* _AUFGABENLISTE_
(a) Beantworten Sie anhand des Urteilsauszugs folgende Fragen:
(i) Welche Regelung wurde durch die Änderung der Verwaltungsvorschrift vom 10.01.2003 gestrichen?
(ii) Von wie vielen auf wie viele wöchentliche Unterrichtsstunden wurde das Regelstundenmaß für Lehrer an Gymnasien am 08.07.2003 angehoben?
(iii) An welchem Datum stellte der Kläger seinen Antrag auf rückwirkende Festsetzung des Regelstundenmaßes?
(b) Kopieren Sie aus dem Urteilsauszug den Abschnitt von „Zur Regelung der“ bis „Personalvertretung nicht beteiligt.“ wortgetreu.

* _VORLIEGENDER AUSZUG_
• • •
Verwaltungsgericht Stuttgart Urteil, 09. Mai 2007 - 17 K 138/07

bei uns veröffentlicht am09.05.2007

Tenor

Die Klage wird abgewiesen.

Die Kosten des Verfahrens trägt der Kläger.

Die Berufung wird zugelassen.

Tatbestand

 
Der Kläger ist Studiendirektor und als Lehrer an einem Gymnasium tätig.
Zur Regelung der Arbeitszeit von Lehrern gibt es die Verwaltungsvorschrift "Arbeitszeit der Lehrer an öffentlichen Schulen in Baden-Württemberg" vom 10.11.1993. Diese Verwaltungsvorschrift wurde am 10.01.2003 dahingehend geändert, dass die Altersermäßigung für Lehrkräfte zwischen dem 55. und 60. Lebensjahr gestrichen wurde. Am 08.07.2003 wurde sie erneut geändert. Dabei wurde das Regelstundenmaß für Lehrer an Gymnasien von 24 auf 25 Unterrichtsstunden in der Woche angehoben. Bei beiden Änderungen wurde die Personalvertretung nicht beteiligt.
Mit Beschluss vom 10.01.2006 (6 P 10.04) entschied das Bundesverwaltungsgericht, dass die Änderung der Verwaltungsvorschrift vom 10.01.2003 mitbestimmungspflichtig gewesen sei. Hinsichtlich der Änderung der Verwaltungsvorschrift vom 08.07.2003 war ebenfalls ein Verfahren vor dem Bundesverwaltungsgericht anhängig (6 P 14.05). Mit Schreiben vom 02.02.2006 schlug das Bundesverwaltungsgericht vor, die Mitbestimmung des Personalrats nachzuholen. Nachdem sich der Beklagte damit einverstanden erklärt hatte, wurde das Verfahren vor dem Bundesverwaltungsgericht mit Beschluss vom 27.03.2006 eingestellt. Das Mitbestimmungsverfahren wurde dann für die Änderungen der Verwaltungsvorschrift ab einschließlich der Änderung vom 10.01.2003 nachgeholt, bezüglich der Änderung vom 08.07.2003 durch Entscheidung des Ministeriums für Kultus, Jugend und Sport Baden-Württemberg vom 29.08.2006.
Der Kläger hatte ab dem Schuljahr 2003/2004 25 Wochenstunden Unterricht zu halten. Am 10.05.2006 stellte er einen Antrag auf rückwirkende Festsetzung des Regelstundenmaßes für die Schuljahre ab 2003/2004 auf 24 Wochenstunden und Übertrag der zuviel geleisteten Stunden auf das nächste Schuljahr, hilfsweise auf Mehrarbeitsvergütung.
• • •
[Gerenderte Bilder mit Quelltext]
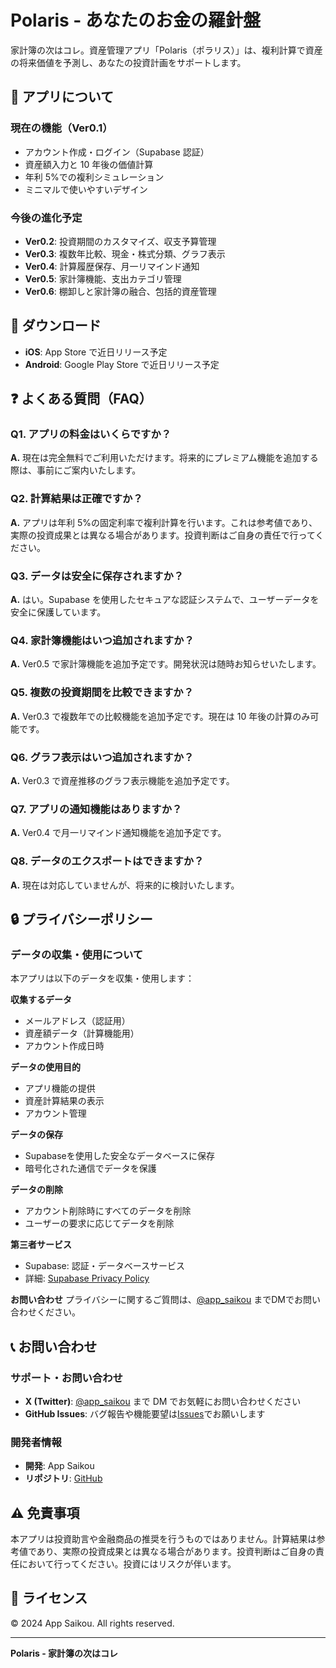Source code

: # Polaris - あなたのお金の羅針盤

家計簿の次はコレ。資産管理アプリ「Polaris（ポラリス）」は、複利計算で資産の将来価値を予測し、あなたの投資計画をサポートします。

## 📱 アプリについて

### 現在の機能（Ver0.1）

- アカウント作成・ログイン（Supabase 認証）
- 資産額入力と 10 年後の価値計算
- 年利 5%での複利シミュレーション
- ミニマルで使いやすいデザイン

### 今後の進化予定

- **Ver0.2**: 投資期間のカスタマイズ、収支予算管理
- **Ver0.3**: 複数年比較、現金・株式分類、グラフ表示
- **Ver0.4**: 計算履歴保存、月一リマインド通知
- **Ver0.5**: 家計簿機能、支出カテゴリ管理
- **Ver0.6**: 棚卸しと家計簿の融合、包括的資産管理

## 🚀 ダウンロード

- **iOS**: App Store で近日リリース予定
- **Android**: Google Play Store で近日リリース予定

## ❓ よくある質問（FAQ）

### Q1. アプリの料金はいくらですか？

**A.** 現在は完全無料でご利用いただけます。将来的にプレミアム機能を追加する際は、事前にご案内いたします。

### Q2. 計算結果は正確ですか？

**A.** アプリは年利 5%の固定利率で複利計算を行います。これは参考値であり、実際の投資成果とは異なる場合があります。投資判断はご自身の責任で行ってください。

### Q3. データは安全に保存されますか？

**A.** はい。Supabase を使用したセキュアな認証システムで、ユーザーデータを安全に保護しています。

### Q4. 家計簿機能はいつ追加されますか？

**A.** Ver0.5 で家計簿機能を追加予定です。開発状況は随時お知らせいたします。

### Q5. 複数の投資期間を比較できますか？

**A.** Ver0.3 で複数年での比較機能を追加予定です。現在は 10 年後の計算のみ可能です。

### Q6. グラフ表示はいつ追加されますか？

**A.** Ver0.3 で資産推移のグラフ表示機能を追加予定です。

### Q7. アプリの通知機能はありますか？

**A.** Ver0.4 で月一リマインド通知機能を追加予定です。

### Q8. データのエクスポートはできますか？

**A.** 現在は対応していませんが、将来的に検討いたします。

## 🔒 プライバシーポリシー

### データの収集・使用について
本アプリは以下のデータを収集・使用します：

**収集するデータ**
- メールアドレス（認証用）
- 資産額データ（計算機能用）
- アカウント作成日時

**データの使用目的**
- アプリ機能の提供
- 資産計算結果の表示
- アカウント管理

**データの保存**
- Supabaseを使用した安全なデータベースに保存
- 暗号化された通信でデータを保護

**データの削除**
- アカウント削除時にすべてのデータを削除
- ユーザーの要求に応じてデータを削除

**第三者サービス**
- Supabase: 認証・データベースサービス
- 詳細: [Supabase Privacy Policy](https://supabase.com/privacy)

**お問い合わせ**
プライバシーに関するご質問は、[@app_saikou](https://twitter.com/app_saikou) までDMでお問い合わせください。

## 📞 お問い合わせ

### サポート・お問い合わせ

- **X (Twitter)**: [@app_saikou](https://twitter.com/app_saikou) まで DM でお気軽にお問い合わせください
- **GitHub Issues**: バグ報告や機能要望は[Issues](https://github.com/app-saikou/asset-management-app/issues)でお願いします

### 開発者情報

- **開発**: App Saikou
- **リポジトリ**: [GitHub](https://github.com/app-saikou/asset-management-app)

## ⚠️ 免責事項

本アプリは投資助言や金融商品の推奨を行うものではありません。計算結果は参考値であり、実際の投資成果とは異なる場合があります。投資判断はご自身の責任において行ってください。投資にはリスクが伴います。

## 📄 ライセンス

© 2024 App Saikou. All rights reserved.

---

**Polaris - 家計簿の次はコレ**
• • •
* _LÖSUNGEN_
(a)
(i) Die Altersermäßigung für Lehrkräfte zwischen dem 55. und 60. Lebensjahr.
(ii) Von 24 auf 25 Unterrichtsstunden in der Woche.
(iii) Am 10.05.2006.

(b)
Zur Regelung der Arbeitszeit von Lehrern gibt es die Verwaltungsvorschrift "Arbeitszeit der Lehrer an öffentlichen Schulen in Baden-Württemberg" vom 10.11.1993. Diese Verwaltungsvorschrift wurde am 10.01.2003 dahingehend geändert, dass die Altersermäßigung für Lehrkräfte zwischen dem 55. und 60. Lebensjahr gestrichen wurde. Am 08.07.2003 wurde sie erneut geändert. Dabei wurde das Regelstundenmaß für Lehrer an Gymnasien von 24 auf 25 Unterrichtsstunden in der Woche angehoben. Bei beiden Änderungen wurde die Personalvertretung nicht beteiligt.